Friday, Jul. 22, 1966

A Place, a Show, a Win

Diamond Jim Brady went there regularly, accompanied by 27 Japanese houseboys and Lillian Russell. One day William K. Vanderbilt strolled into the casino to await some delayed dinner companions, dropped $130,000 in a few minutes. Another day John W. ("Bet a Million") Gates lost $500,000 on the races, then proceeded to win back most of it by playing faro until dawn. In the afternoons, Victor Herbert conducted concerts on the porch of an elegant hotel;-in the evenings, Caruso and John McCormack sang outdoors. Such was the summer scene at the turn of the century at Saratoga Springs, New York's celebrated resort for socialites, tycoons and just plain millionaires.

That golden heyday is gone. Though the ponies still run in August, the casinos were shuttered by law in 1950, and the noisome waters of Saratoga's springs -- once sipped for everything from dropsy to hangovers -- have been washed out by wonder drugs. Yet Saratoga is awakening, to a different kind of tune. It lies in the midst of tfie finest concentration of first-rate music and dance festivals in the U.S., if not the world. In the summer, more and more of the major U.S. symphony orchestras and dance companies are packing their tubas and tutus, fleeing the sweltering cities for theaters in the sticks. And many of them are settling in and around the place where Diamond Jim and Bet a Million used to gambol.

Like Ballpark Hot Dogs. Last week the old spa took on a fresh eminence with the opening of the Saratoga Per forming Arts Center, the most impres sive of the many new U.S. summer theaters. Nestled in a pine-fringed hollow, the center will be the summer residence of George Balanchine's New York City Ballet and Eugene Ormandy's Philadelphia Orchestra.

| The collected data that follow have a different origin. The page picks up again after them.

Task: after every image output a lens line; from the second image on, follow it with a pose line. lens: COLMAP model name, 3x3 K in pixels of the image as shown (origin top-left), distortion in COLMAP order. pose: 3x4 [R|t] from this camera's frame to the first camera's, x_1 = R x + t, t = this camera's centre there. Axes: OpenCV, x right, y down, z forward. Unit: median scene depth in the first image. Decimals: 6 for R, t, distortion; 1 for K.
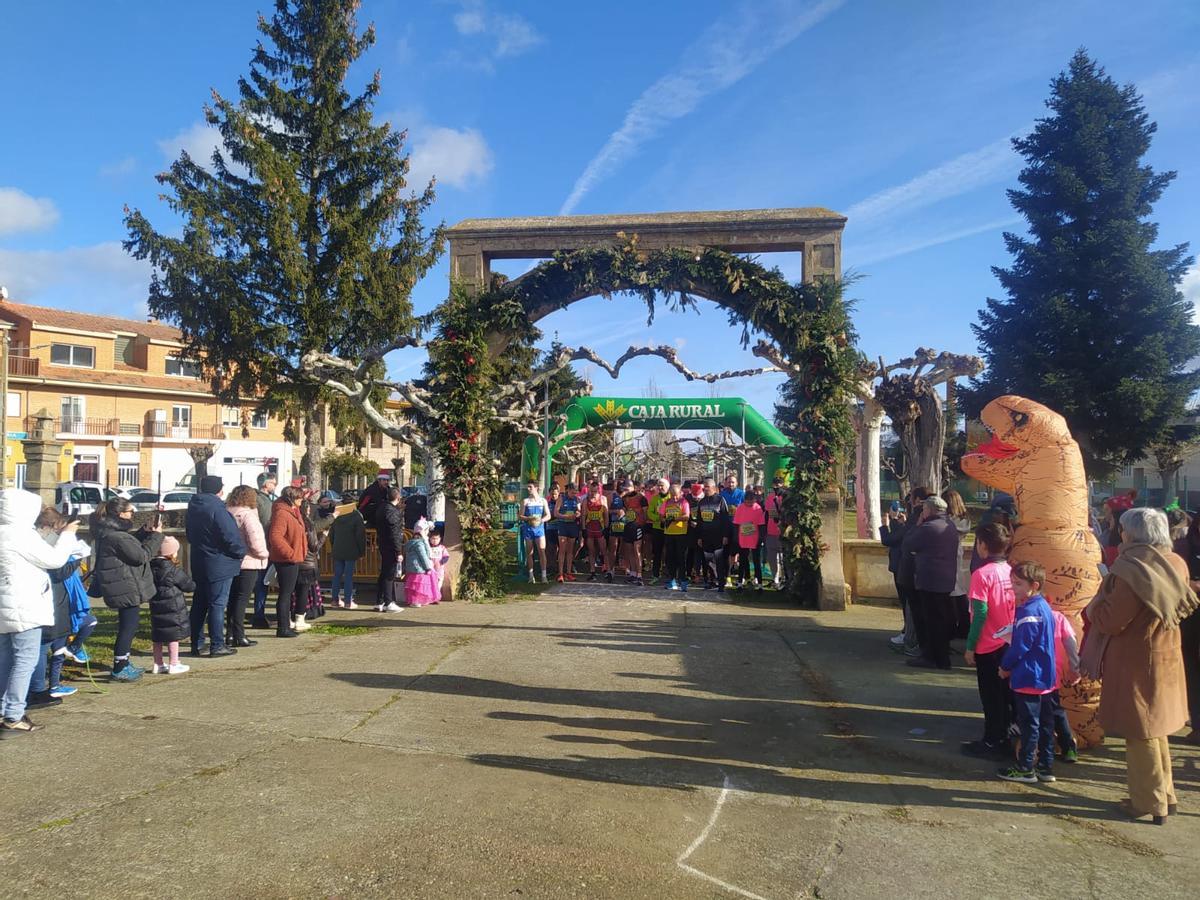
lens RADIAL K [[898.1, 0, 612.5], [0, 898.1, 464.4], [0, 0, 1]] dist [0.065418, -0.095315]
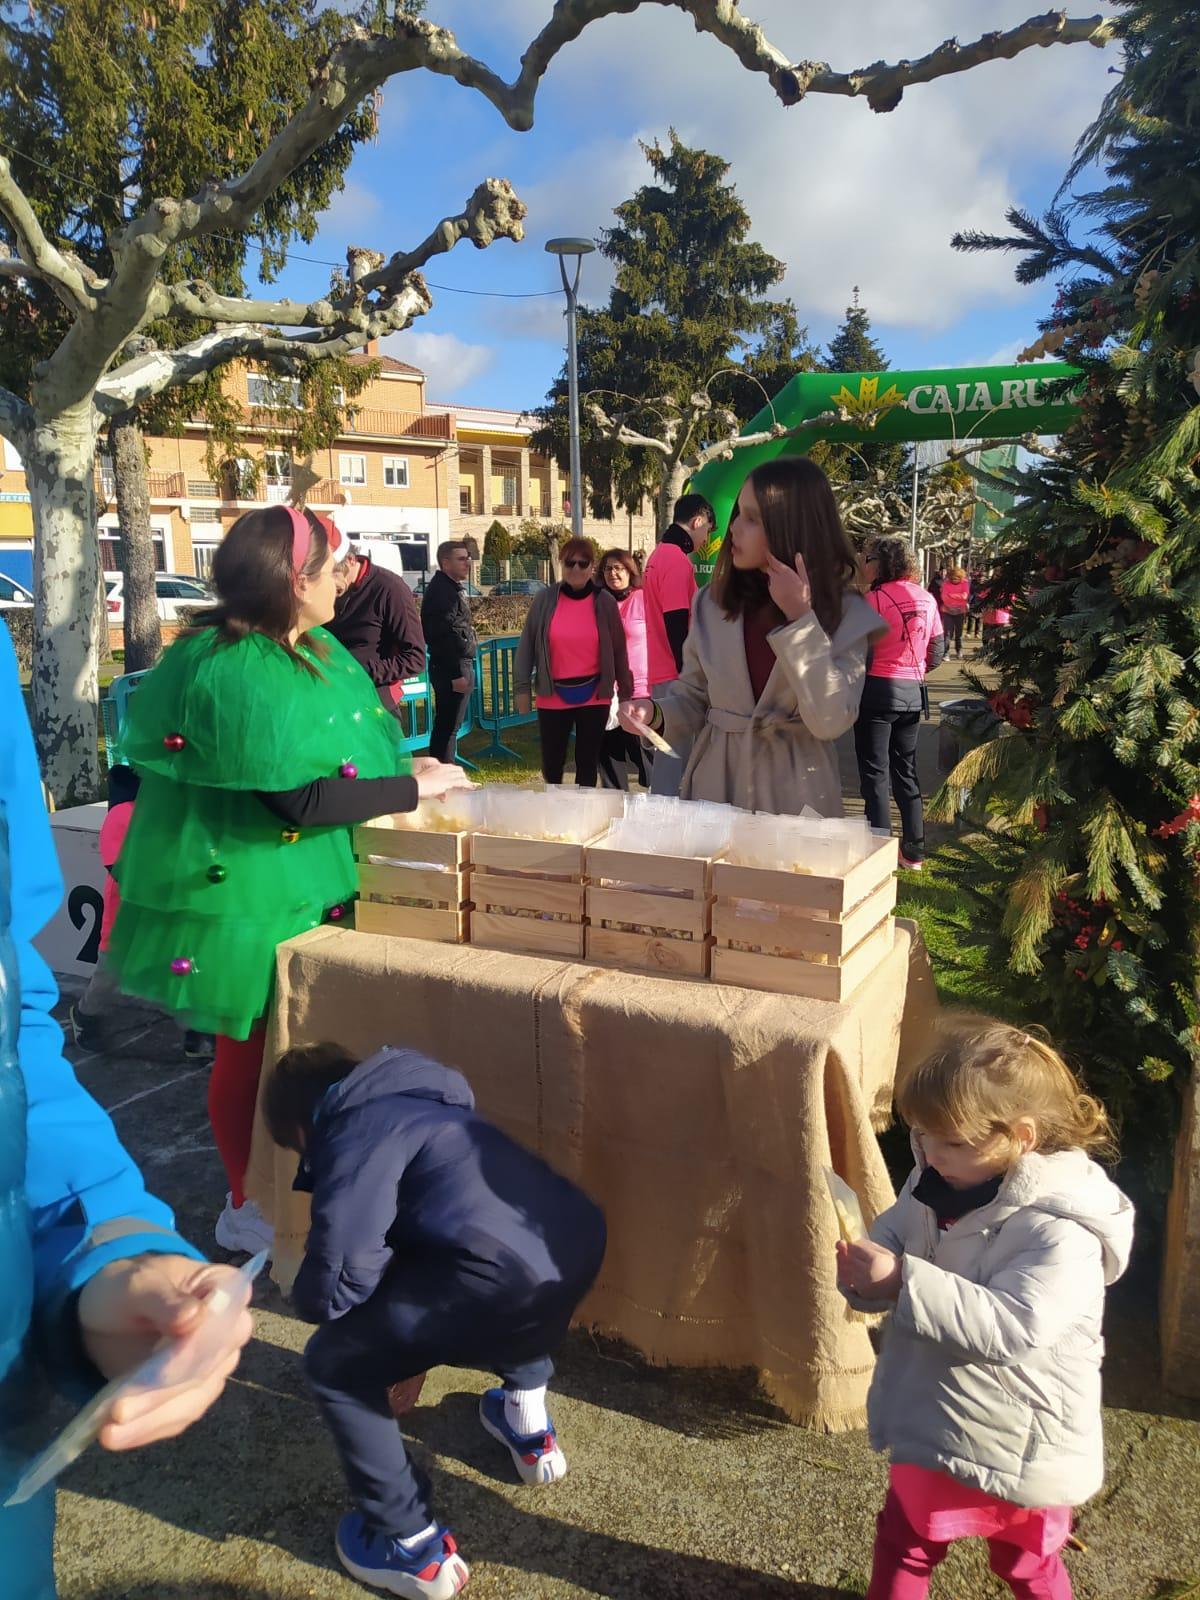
lens RADIAL K [[1197.5, 0, 597.9], [0, 1197.5, 803.6], [0, 0, 1]] dist [0.065418, -0.095315]
pose [[0.943937, 0.054930, -0.325525, 0.136480], [0.013618, 0.978742, 0.204644, 0.026315], [0.329846, -0.197604, 0.923122, 0.545300]]
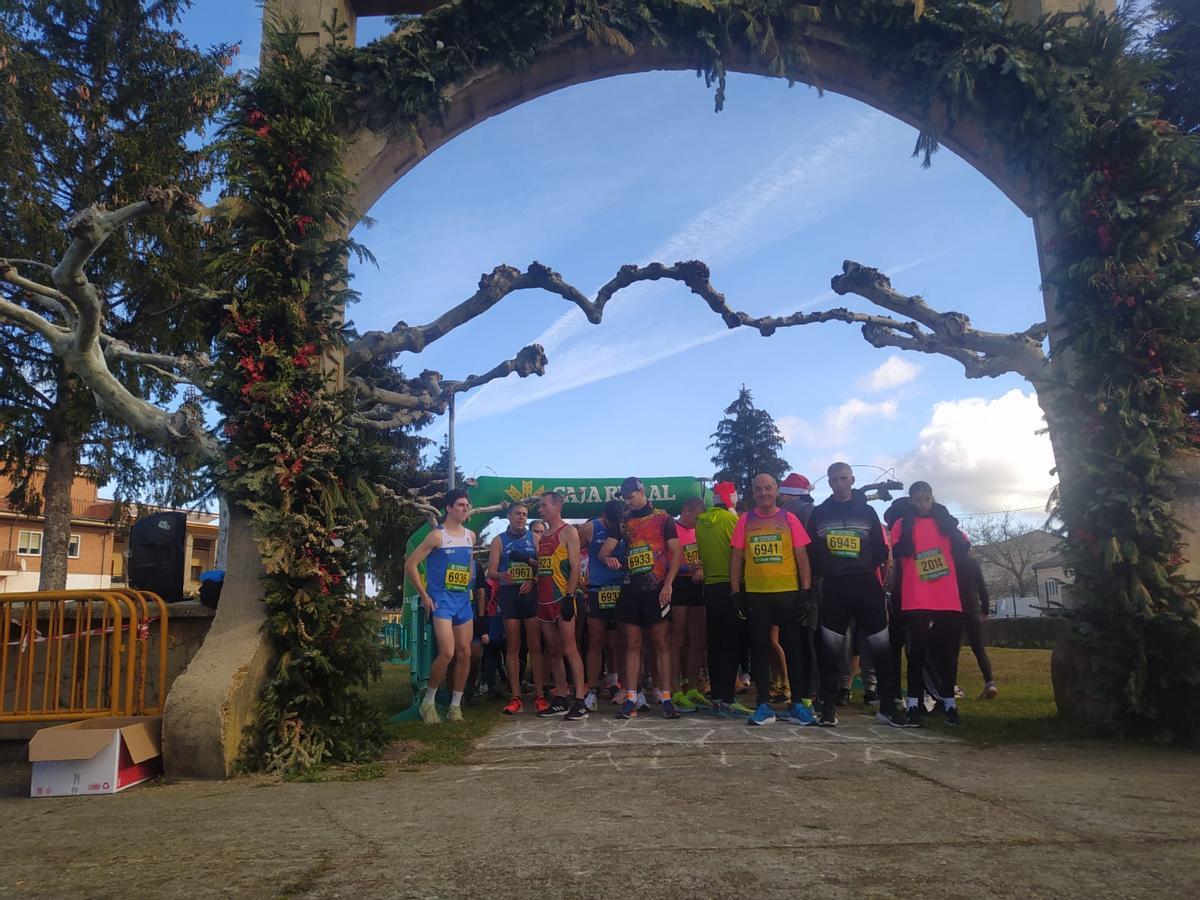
lens RADIAL K [[890.2, 0, 600.6], [0, 890.2, 455.8], [0, 0, 1]] dist [0.063286, -0.082400]
pose [[0.992665, -0.008732, 0.120583, -0.051638], [0.029460, 0.984794, -0.171209, 0.063973], [-0.117255, 0.173505, 0.977828, 0.430210]]
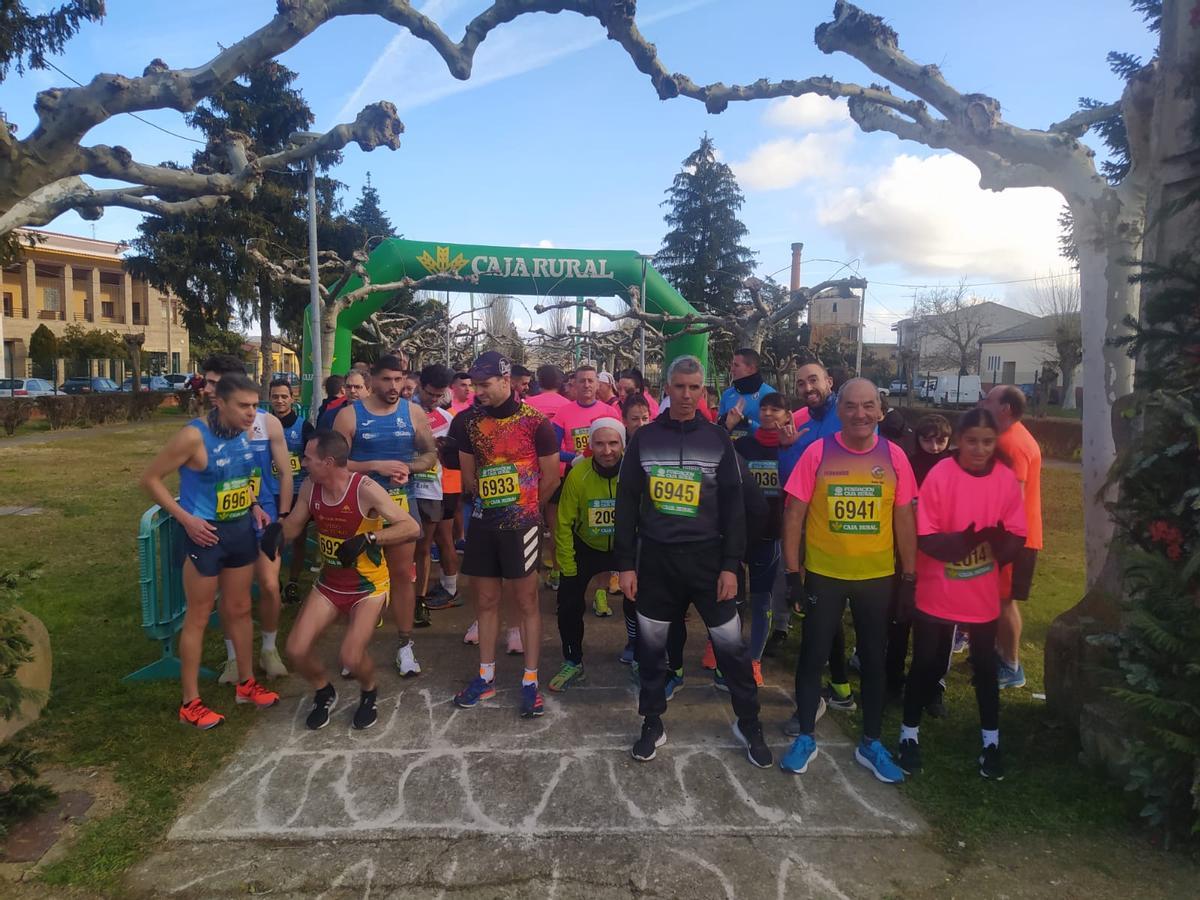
lens RADIAL K [[890.2, 0, 601.9], [0, 890.2, 453.1], [0, 0, 1]] dist [0.063286, -0.082400]
pose [[0.984633, -0.005508, 0.174550, -0.004843], [-0.013531, 0.994092, 0.107698, 0.011249], [-0.174112, -0.108405, 0.978741, 0.544331]]
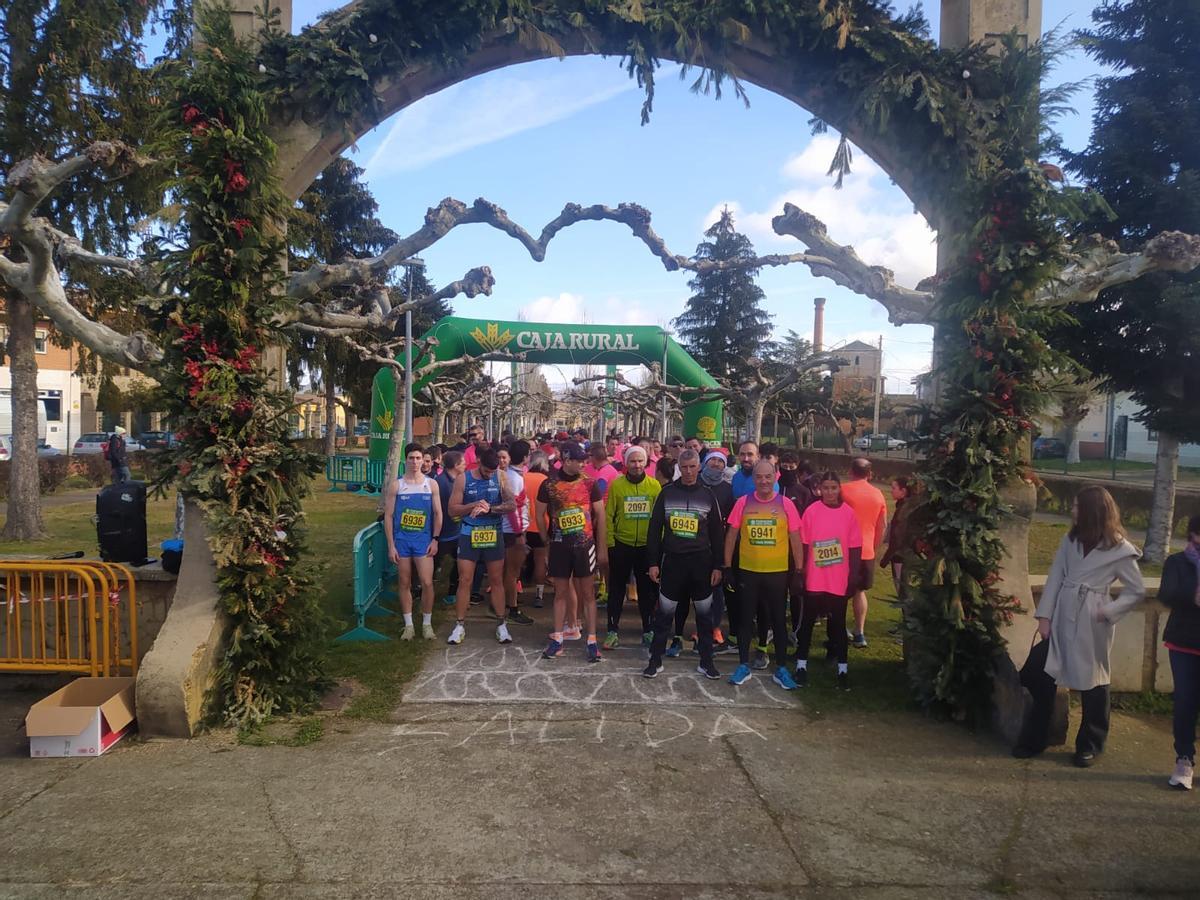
lens RADIAL K [[890.2, 0, 605.7], [0, 890.2, 452.8], [0, 0, 1]] dist [0.063286, -0.082400]
pose [[0.988782, 0.008549, 0.149120, -0.032879], [-0.016753, 0.998409, 0.053843, -0.006825], [-0.148422, -0.055737, 0.987352, 0.385285]]
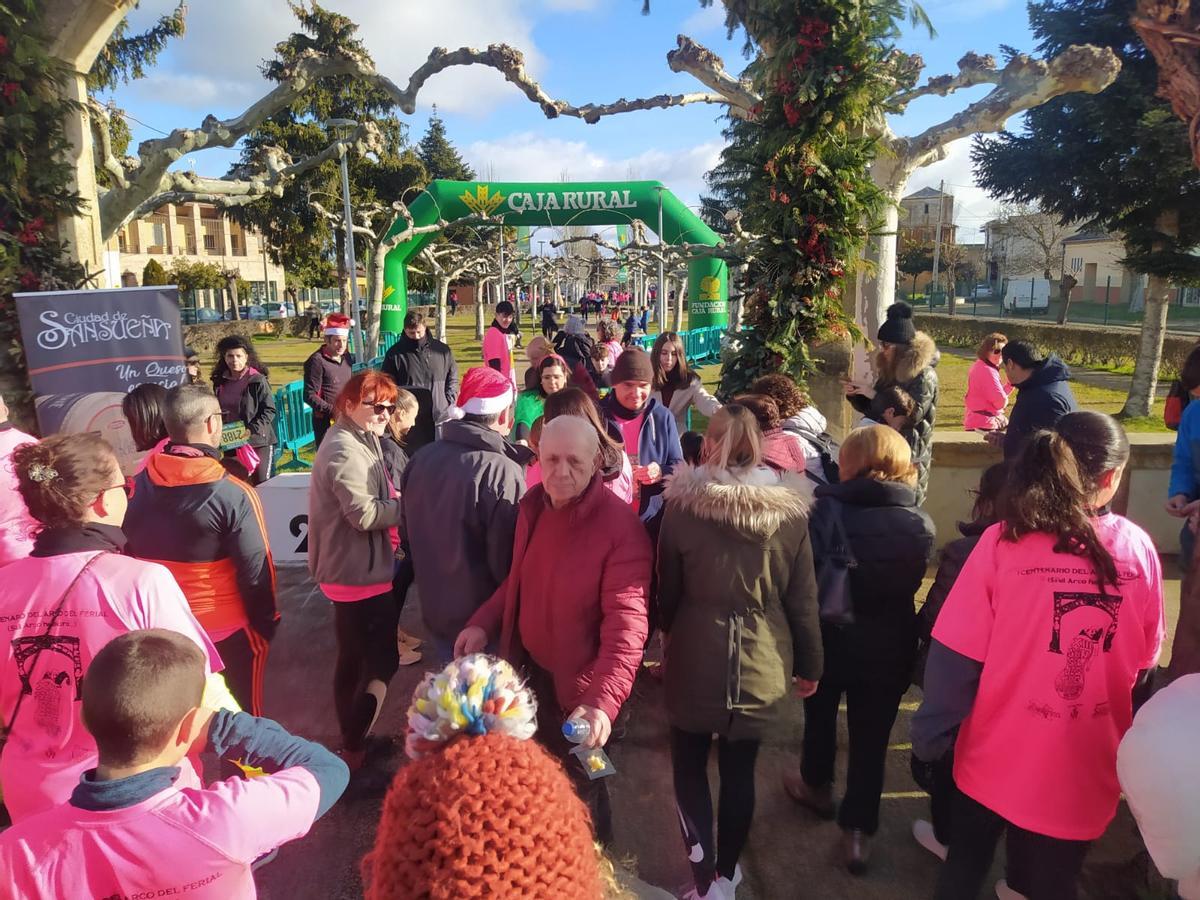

The theater itself, designed by Manhattan's Vollmer Associates, is one of the world's largest, seating up to 5,100 inside and another 7,000 outside. People who perch on the upward-sloping lawns pay $2 each, get an unobstructed view of the stage.

Somehow Beethoven under the stars is, like a hot dog at the ballpark, relished all the more by virtue of the setting.

Saratoga is just the latest jewel in the neighborhood. Within easy driving distance are:

> The Marlboro Music Festival, where Pianist Rudolf Serkin plays host to 85 musicians from around the world for the best sessions of chamber music on the summer circuit. The concerts, with such as Cellist Pablo Casals, are held in a 630-seat theater at Marlboro, Vt.

> Tanglewood, in Lenox, Mass., summer home of the Boston Symphony and the most prestigious of U.S. music festivals. Besides the symphonies in Tanglewood's 6,037-seat open-air shed this summer, there will be a week-long Festival of Contemporary American Music, -- Music including four world premieres.

> Music Barn, a resort just one-half mile from Tanglewood, where the top rock, folk and jazz artists perform in a converted stable. This season's roster includes Pete Seeger, Thelonious Monk, Dave Brubeck, Lionel Hampton.

> Jacob's Pillow, near Lee, Mass., where Ted Shawn's dance festival features a cross section of ballet, modern and ethnic dance in a barnlike theater. Twelve new works will be seen.

> Music Mountain, a small but superior concert series by the Berkshire String Quartet in a white frame concert hall outside Falls Village, Conn.

> The Caramoor Festival in Katonah, N.Y., which every June and July presents new and rarely heard works in the Renaissance setting of a 180-acre estate.

Structurally, the Saratoga Center towers over all of these retreats. Audiences approach the theater across emerald lawns illuminated by 40 globular lights perched like tiny moons on four concrete runways. With its peaked roofs and long supporting beams, the building has the lines of a super circus tent. Inside, the most imposing feature is an acoustical canopy jutting 50 feet from the stage like some op-art gargoyle.

The airy, wide-open feeling of the interior is achieved by a series of 12-ft-wide plywood baffles along the sides, slanted to let nature in while reflecting sound through the theater. The bankroll was put up largely by New York State ($960,000), the brothers Rockefeller ($1,300,000) and the Saratoga racing community ($700,000).

Magical Forest. The theater was aptly opened with a performance of Balanchine's A Midsummer Night's Dream. Next week Dancer-Choreographer Edward Villella will perform the world premiere of his Narkissos. Next month Ormandy's Philadelphia Orchestra will accompany such artists as Soprano Leontyne Price, Violinist Isaac Stern and Pianist Van Cliburn. Talking about his musicians, the maestro is already picking up the language of the track. "My Phillies are chomping at the bit," says Ormandy. "But I will have to schedule rehearsals during racing hours because I saw what happened when the orchestra played in Reno." The Saratoga Performing Arts Center is off and running, and so far everyone is the winner -- especially the audience.